As a fact, when I had been in his presence five minutes, the Burgomaster and the Minister upstairs seemed as common and mean and insignificant a pair of fellows as any in Germany. I wondered that I could ever have feared them. The Countess had told him the story, and he asked me one or two questions about them, his tone high, and his head in the air. I answered him, and was for accompanying him upstairs, when he went to see them, with my lady by his side, and his whip slapping his great thigh boots until the staircase rang again. But my lady had an errand and sent me on it, and so I was not present at the end of this interview which I had myself brought about.
But I suppose that the scolding my lady had given them was no more than a flea-bite beside the rating the young Waldgrave inflicted! It was notorious for a score of leagues round, and he told them so in good round terms, that the Heritzburg land had been spared by friend and foe for Count Tilly's sake; for his sake and his alone--a Papist. How, then, he asked them, had they the face to do this dirty trick, and threaten my lady besides? With much more of the same kind, and hard words, not to say menaces; sparing neither Mayor nor Minister, so that they went off at last like whipped dogs or thieves that have seen the gallows.
Afterwards something was said; but at the time no one missed them. Except by myself, scarce a thought was given to them after they went out of the door. The house was all agog about the new-comer; the still-room full of work and the chimneys smoking. The young lord was everywhere, and the maids were mad about him. I had my hands full, and every one in the house seemed to be in the same case. No one had time to look abroad.
Except Fraulein Anna Max, my lady's companion. I found her about four o'clock in the afternoon sitting alone in the hall. She had a book before her as usual, but on my entrance she pushed it away from her, and looked up at me, screwing up her eyes in the odd way peculiar to her.
'Well, Master Steward,' she said--and her voice sounded ill-natured, 'so the fire has been lit--but not by you.'
'The fire?' I answered, utterly at a loss for the moment.
'Ay,' she rejoined, with a bitter smile, 'the fire. Don't you hear it burning?'
'I hear nothing,' I said coldly.
'Go to the terrace, and perhaps you will!' she answered.

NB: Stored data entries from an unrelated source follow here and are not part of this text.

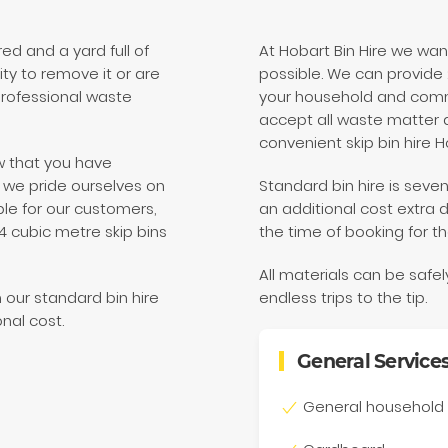
d and a yard full of
At Hobart Bin Hire we wa
ity to remove it or are
possible. We can provide 2
 professional waste
your household and comm
accept all waste matter a
convenient skip bin hire H
w that you have
re we pride ourselves on
Standard bin hire is seven
le for our customers,
an additional cost extra 
 4 cubic metre skip bins
the time of booking for th
All materials can be safe
h our standard bin hire
endless trips to the tip.
onal cost.
General Service
General household 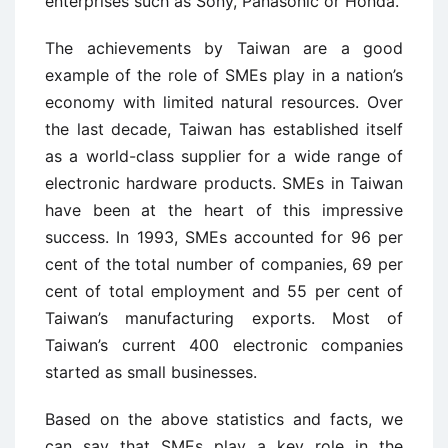
enterprises such as Sony, Panasonic or Honda.
The achievements by Taiwan are a good
example of the role of SMEs play in a nation’s
economy with limited natural resources. Over
the last decade, Taiwan has established itself
as a world-class supplier for a wide range of
electronic hardware products. SMEs in Taiwan
have been at the heart of this impressive
success. In 1993, SMEs accounted for 96 per
cent of the total number of companies, 69 per
cent of total employment and 55 per cent of
Taiwan’s manufacturing exports. Most of
Taiwan’s current 400 electronic companies
started as small businesses.
Based on the above statistics and facts, we
can say that SMEs play a key role in the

Her words filled me with a vague uneasiness, but I was too proud to go then or seem to heed them. An hour or two later, however, when the sun was half down, and the shadows of the chimneys lay far over the roofs, and the eastern woods were aglow, I went to the wall which bounds the terrace and looked down. The hum of the town came up to my ears as it has come up to that wall any time these hundred years. But was I mistaken, or did there mingle with it this evening a harsher note than usual, a rancorous murmur, as of angry voices; and something sterner, lower, and more menacing, the clamour of a great crowd?